··· Dataset entries
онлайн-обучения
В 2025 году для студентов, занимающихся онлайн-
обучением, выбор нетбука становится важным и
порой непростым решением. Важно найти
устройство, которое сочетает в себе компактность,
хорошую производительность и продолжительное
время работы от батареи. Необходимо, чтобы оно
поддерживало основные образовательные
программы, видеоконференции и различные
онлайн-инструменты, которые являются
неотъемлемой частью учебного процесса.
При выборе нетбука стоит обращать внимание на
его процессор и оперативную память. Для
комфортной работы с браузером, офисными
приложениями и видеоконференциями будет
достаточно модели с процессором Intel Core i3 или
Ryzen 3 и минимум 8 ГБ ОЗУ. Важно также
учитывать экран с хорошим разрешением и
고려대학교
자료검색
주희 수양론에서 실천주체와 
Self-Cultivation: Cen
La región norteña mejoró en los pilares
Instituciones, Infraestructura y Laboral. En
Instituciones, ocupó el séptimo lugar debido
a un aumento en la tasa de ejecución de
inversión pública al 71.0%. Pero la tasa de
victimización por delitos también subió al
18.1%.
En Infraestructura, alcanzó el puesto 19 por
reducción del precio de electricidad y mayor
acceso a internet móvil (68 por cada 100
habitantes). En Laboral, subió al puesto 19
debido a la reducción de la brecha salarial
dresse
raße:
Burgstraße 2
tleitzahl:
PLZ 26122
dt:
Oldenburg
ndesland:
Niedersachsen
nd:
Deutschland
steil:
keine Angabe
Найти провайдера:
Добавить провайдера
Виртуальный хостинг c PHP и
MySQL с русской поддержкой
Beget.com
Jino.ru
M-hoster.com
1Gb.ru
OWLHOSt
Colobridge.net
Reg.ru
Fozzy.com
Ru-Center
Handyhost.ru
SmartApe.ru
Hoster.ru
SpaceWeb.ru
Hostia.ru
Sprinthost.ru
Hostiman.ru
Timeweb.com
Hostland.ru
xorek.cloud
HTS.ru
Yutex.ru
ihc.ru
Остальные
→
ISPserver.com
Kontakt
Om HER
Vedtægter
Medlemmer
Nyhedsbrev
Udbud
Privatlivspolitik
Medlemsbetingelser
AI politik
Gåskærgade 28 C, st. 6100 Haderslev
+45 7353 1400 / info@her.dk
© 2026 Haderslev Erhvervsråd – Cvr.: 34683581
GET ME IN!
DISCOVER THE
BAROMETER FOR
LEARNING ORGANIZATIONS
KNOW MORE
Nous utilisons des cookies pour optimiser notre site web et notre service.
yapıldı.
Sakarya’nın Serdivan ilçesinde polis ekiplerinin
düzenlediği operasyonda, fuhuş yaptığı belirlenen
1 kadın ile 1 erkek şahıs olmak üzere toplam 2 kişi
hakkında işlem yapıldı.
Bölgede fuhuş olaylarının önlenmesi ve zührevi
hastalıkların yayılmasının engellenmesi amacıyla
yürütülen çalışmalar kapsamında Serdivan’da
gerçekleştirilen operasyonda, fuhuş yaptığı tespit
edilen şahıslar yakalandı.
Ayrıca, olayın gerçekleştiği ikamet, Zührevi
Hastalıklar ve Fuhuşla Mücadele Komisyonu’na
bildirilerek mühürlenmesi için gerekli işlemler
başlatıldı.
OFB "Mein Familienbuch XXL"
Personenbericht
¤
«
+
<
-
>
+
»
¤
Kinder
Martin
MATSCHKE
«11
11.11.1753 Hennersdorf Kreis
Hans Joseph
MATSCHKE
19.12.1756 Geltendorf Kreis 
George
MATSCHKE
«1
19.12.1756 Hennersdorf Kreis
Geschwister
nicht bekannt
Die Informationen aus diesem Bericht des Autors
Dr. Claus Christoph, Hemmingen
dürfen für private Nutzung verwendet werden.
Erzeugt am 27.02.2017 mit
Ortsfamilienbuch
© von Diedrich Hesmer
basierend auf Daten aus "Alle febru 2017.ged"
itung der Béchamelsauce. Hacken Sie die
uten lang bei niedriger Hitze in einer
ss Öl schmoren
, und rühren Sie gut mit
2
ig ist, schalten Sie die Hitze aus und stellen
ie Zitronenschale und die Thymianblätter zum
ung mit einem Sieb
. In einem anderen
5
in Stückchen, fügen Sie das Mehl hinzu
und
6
······
What is required: The lines to set down, exactly and with both ends included, run from the one containing "nicht bekannt" to the last line of the data above.

Your response:
nicht bekannt
Die Informationen aus diesem Bericht des Autors
Dr. Claus Christoph, Hemmingen
dürfen für private Nutzung verwendet werden.
Erzeugt am 27.02.2017 mit
Ortsfamilienbuch
© von Diedrich Hesmer
basierend auf Daten aus "Alle febru 2017.ged"
itung der Béchamelsauce. Hacken Sie die
uten lang bei niedriger Hitze in einer
ss Öl schmoren
, und rühren Sie gut mit
2
ig ist, schalten Sie die Hitze aus und stellen
ie Zitronenschale und die Thymianblätter zum
ung mit einem Sieb
. In einem anderen
5
in Stückchen, fügen Sie das Mehl hinzu
und
6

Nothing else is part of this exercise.